§ **Passage shown**
▽

Electromagnetism, calculation of B

[usn7564]

Homework Statement

A very big iron plate with the thickness 2h have, far from the plates edges, had a hole with the radius a drilled through it. With respect to the holes axis of symmetry the plate has a magnetization

\bar{M} = M_0 \frac{a}{s} \hat{s}

where s is the distance from the axis of symmetry.

In the hole, centered around the axis there is a small circular conductor with the current I with radius b << a.

Find the force on the conductor.

The Attempt at a Solution

I went ahead and found the bound charges which proved to be only on the top and bottom surfaces which proved to be

\bar{K} = M_0 \frac{a}{s} -\hat{\phi} for the upper surface and the same in the reversed direction for the lower.

△

§ **Short exercise**
In the homework post about the drilled, magnetized iron plate, how thick is the plate?

§ **Records from a collection**
▽

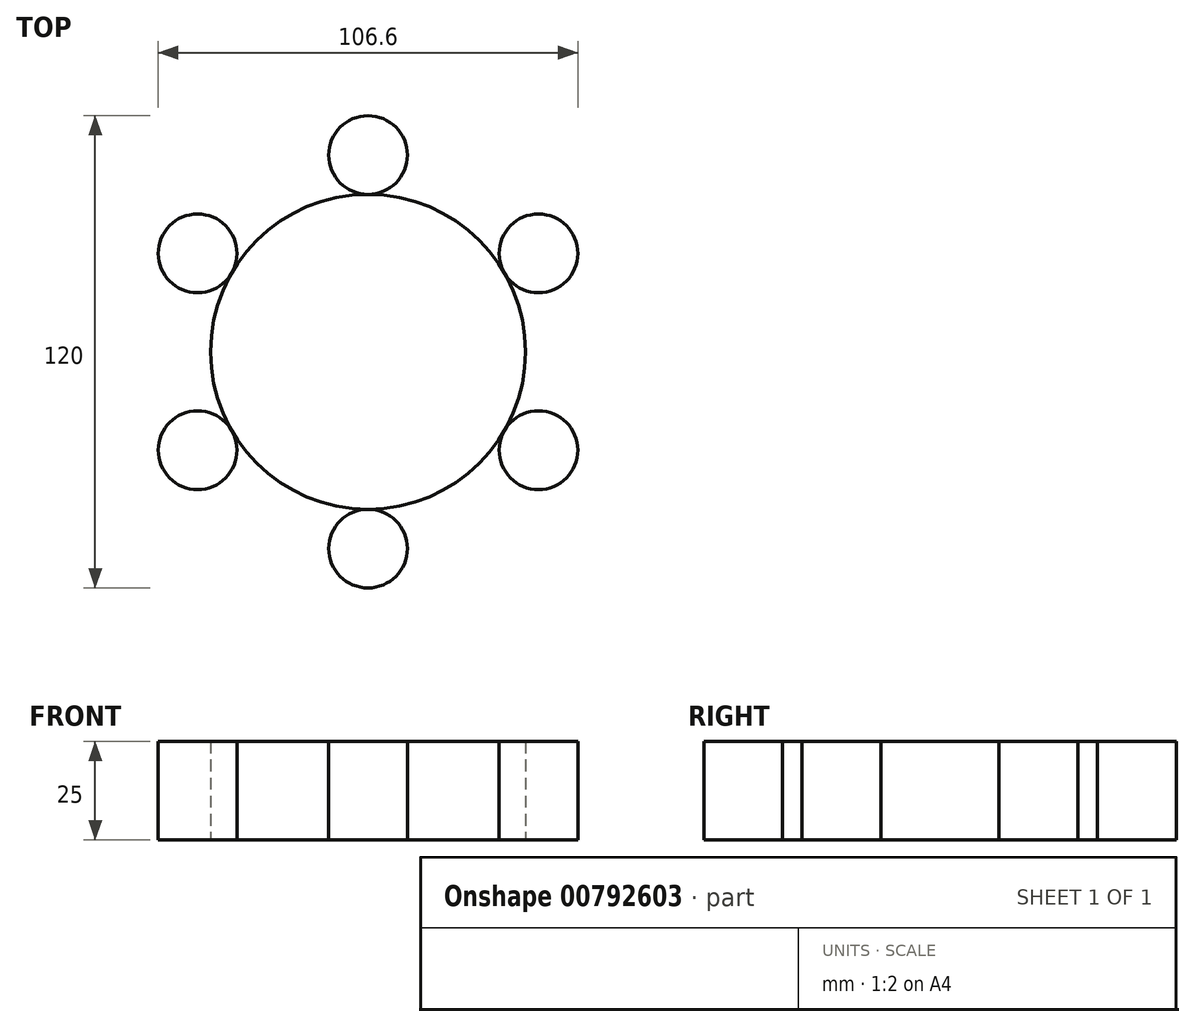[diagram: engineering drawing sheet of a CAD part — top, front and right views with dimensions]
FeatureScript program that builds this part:
annotation { "Feature Type Name" : "Feature", "Feature Type Description" : "" }
export const myFeature = defineFeature(function(context is Context, id is Id, definition is map)
    precondition{}
    {
        {
            var Q0;
            Q0=qCreatedBy(makeId("Top.planeOp"),FACE);
            var sketch = newSketch(context, id + "F0", { "sketchPlane" : qUnion([Q0])});
            skCircle(sketch, "E0", {"center": v(0, 0) * mm, "radius": 40 * mm});
            skCircle(sketch, "E1", {"center": v(0, 50) * mm, "radius": 10 * mm});
            skSolve(sketch);
        }
        {
            var Q0;
            Q0=makeQuery(id+"F0.imprint","IMPRINT",FACE,{"disambiguationData":[TD([[makeQuery(id+"F0.imprint","IMPRINT",EDGE,{"derivedFrom":sQuery(id+"F0.wireOp",EDGE,"E0")}),1.0]])]});
            extrude(context, id + "F1", {"entities" : qUnion([Q0]), "depth" : 25 * mm, "offsetDistance" : 25 * mm});
        }
        {
            var Q0;
            Q0=makeQuery(id+"F0.imprint","IMPRINT",FACE,{"disambiguationData":[TD([[makeQuery(id+"F0.imprint","IMPRINT",EDGE,{"derivedFrom":sQuery(id+"F0.wireOp",EDGE,"E1")}),1.0]])]});
            extrude(context, id + "F2", {"entities" : qUnion([Q0]), "depth" : 25 * mm, "offsetDistance" : 25 * mm});
        }
        {
            var Q0;
            Q0=makeQuery(id+"F2.opExtrude","SWEPT_BODY",BODY,{"disambiguationData":[OSD([sQuery(id+"F0.wireOp",EDGE,"E1")])]});
            var Q1;
            Q1=makeQuery(id+"F1.opExtrude","CAP_EDGE",EDGE,{"disambiguationData":[OSD([sQuery(id+"F0.wireOp",EDGE,"E0")])],"isStart":false});
            circularPattern(context, id + "F3", {"entities" : qUnion([Q0]), "axis" : qUnion([Q1]), "angle" : 360 * degree, "instanceCount" : 6, "equalSpace" : true});
        }
    });
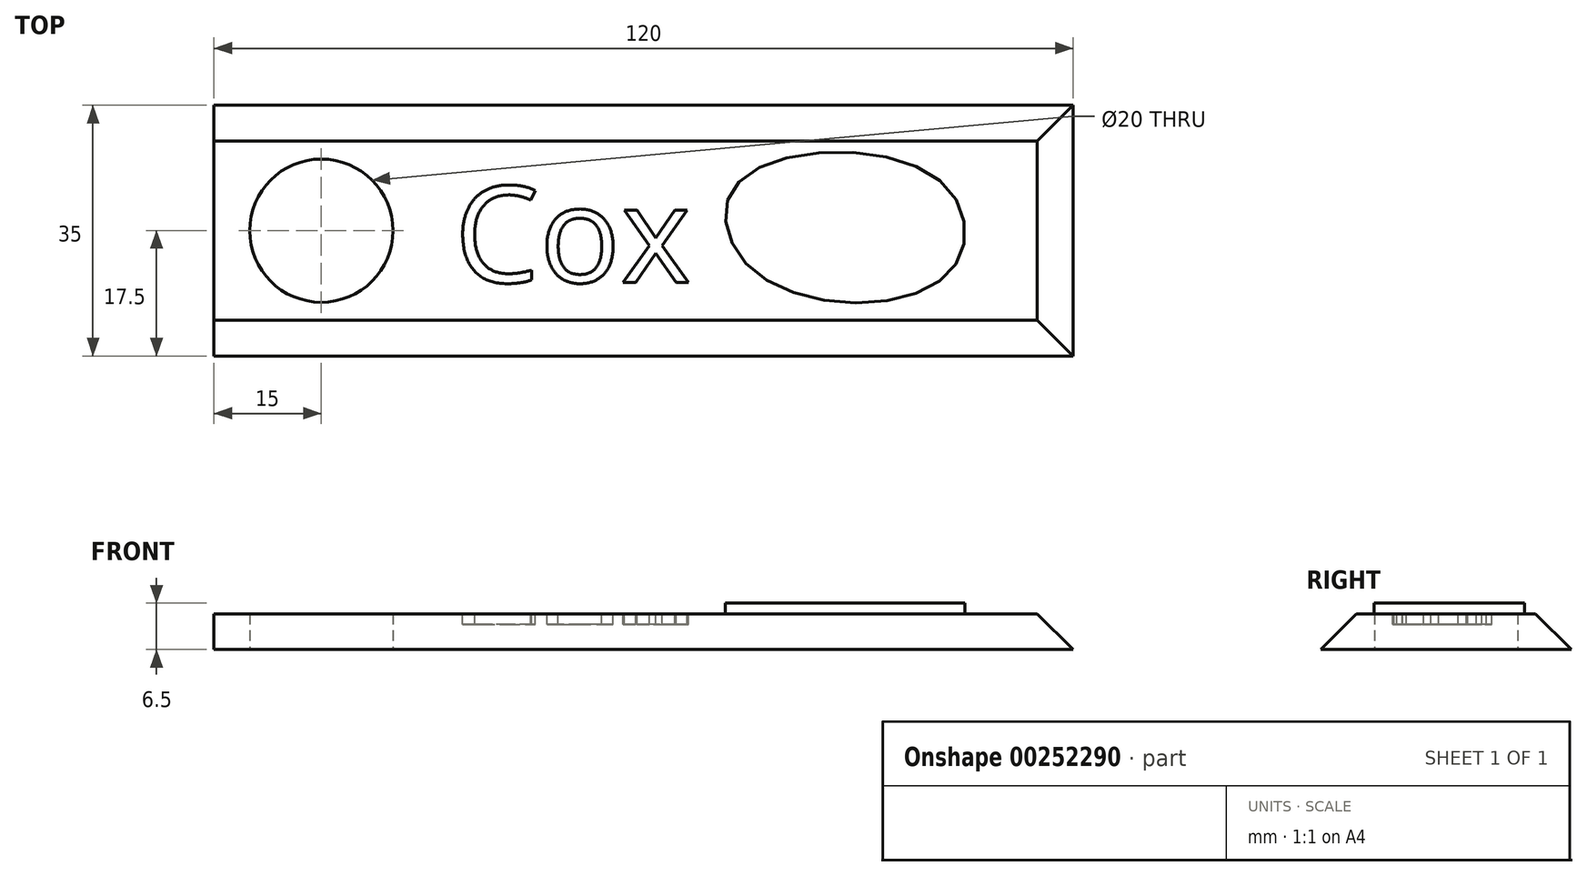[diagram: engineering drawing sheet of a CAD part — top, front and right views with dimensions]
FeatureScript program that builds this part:
annotation { "Feature Type Name" : "Feature", "Feature Type Description" : "" }
export const myFeature = defineFeature(function(context is Context, id is Id, definition is map)
    precondition{}
    {
        {
            var Q0;
            Q0=qCreatedBy(makeId("Top.planeOp"),FACE);
            var sketch = newSketch(context, id + "F0", { "sketchPlane" : qUnion([Q0])});
            skLineSegment(sketch, "E0.bottom", {"start": v(-60, 17.5) * mm, "end": v(60, 17.5) * mm});
            skLineSegment(sketch, "E0.top", {"start": v(-60, -17.5) * mm, "end": v(60, -17.5) * mm});
            skLineSegment(sketch, "E0.left", {"start": v(-60, 17.5) * mm, "end": v(-60, -17.5) * mm});
            skLineSegment(sketch, "E0.right", {"start": v(60, 17.5) * mm, "end": v(60, -17.5) * mm});
            skPoint(sketch, "E0.middle", {"position": v(0, 0) * mm});
            skCircle(sketch, "E1", {"center": v(-45, 0) * mm, "radius": 10 * mm});
            skSolve(sketch);
        }
        {
            var Q0;
            Q0=makeQuery(id+"F0.imprint","IMPRINT",FACE,{"disambiguationData":[TD([[makeQuery(id+"F0.imprint","IMPRINT",EDGE,{"derivedFrom":sQuery(id+"F0.wireOp",EDGE,"E0.bottom")}),-1.0]])]});
            extrude(context, id + "F1", {"entities" : qUnion([Q0]), "depth" : 5 * mm});
        }
        {
            var Q0;
            Q0=makeQuery(id+"F1.opExtrude","CAP_EDGE",EDGE,{"disambiguationData":[OSD([sQuery(id+"F0.wireOp",EDGE,"E0.bottom")])],"isStart":false});
            var Q1;
            Q1=makeQuery(id+"F1.opExtrude","CAP_EDGE",EDGE,{"disambiguationData":[OSD([sQuery(id+"F0.wireOp",EDGE,"E0.top")])],"isStart":false});
            var Q2;
            Q2=makeQuery(id+"F1.opExtrude","CAP_EDGE",EDGE,{"disambiguationData":[OSD([sQuery(id+"F0.wireOp",EDGE,"E0.right")])],"isStart":false});
            chamfer(context, id + "F2", {"entities" : qUnion([Q0, Q1, Q2]), "width" : 5 * mm, "tangentPropagation" : true});
        }
        {
            var Q0;
            Q0=makeQuery(id+"F1.opExtrude","CAP_FACE",FACE,{"disambiguationData":[OSD([sQuery(id+"F0.wireOp",EDGE,"E0.bottom"),sQuery(id+"F0.wireOp",EDGE,"E0.top"),sQuery(id+"F0.wireOp",EDGE,"E0.left"),sQuery(id+"F0.wireOp",EDGE,"E0.right"),sQuery(id+"F0.wireOp",EDGE,"E1")])],"isStart":false});
            var sketch = newSketch(context, id + "F3", { "sketchPlane" : qUnion([Q0])});
            skText(sketch, "E2", { "text": "Cox", "fontName": "OpenSans-Regular.ttf"});
            const initialGuessF3  = {"E2": [-0.0264, -0.00722, 1, 0, 0.01353]};
            skSetInitialGuess(sketch, initialGuessF3);
            skSolve(sketch);
        }
        {
            var Q0;
            Q0 = qSketchRegion(id + "F3", true);
            extrude(context, id + "F4", {"entities" : qUnion([Q0]), "operationType" : NewBodyOperationType.REMOVE, "oppositeDirection" : true, "depth" : 1.5 * mm});
        }
        {
            var Q0;
            {var subQ0=sQuery(id+"F0.wireOp",EDGE,"E1");var subQ1=sQuery(id+"F0.wireOp",EDGE,"E0.top");var subQ2=sQuery(id+"F0.wireOp",EDGE,"E0.bottom");var subQ3=sQuery(id+"F0.wireOp",EDGE,"E0.left");var subQ4=sQuery(id+"F0.wireOp",EDGE,"E0.right");Q0=makeQuery(id+"F4.boolean.opBoolean","SPLIT",FACE,{"disambiguationData":[TD([makeQuery(id+"F1.opExtrude","SWEPT_FACE",FACE,{"disambiguationData":[OSD([subQ3])]})])],"derivedFrom":makeQuery(id+"F1.opExtrude","CAP_FACE",FACE,{"disambiguationData":[OSD([subQ2,subQ1,subQ3,subQ4,subQ0])],"isStart":false})});}
            var sketch = newSketch(context, id + "F5", { "sketchPlane" : qUnion([Q0])});
            skFitSpline(sketch, "E3", {"points": [v(13.32, 6.8) * mm, v(40.86, 7.4) * mm, v(42.34, -6.22) * mm, v(16.58, -6.51) * mm, v(13.32, 6.8) * mm]});
            skSolve(sketch);
        }
        {
            var Q0;
            Q0=makeQuery(id+"F5.imprint","IMPRINT",FACE,{"disambiguationData":[TD([[makeQuery(id+"F5.imprint","IMPRINT",EDGE,{"derivedFrom":sQuery(id+"F5.wireOp",EDGE,"E3")}),-1.0]])]});
            extrude(context, id + "F6", {"entities" : qUnion([Q0]), "operationType" : NewBodyOperationType.ADD, "depth" : 1.5 * mm});
        }
    });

△

§ **Finished exercise**
The plate is 2h thick.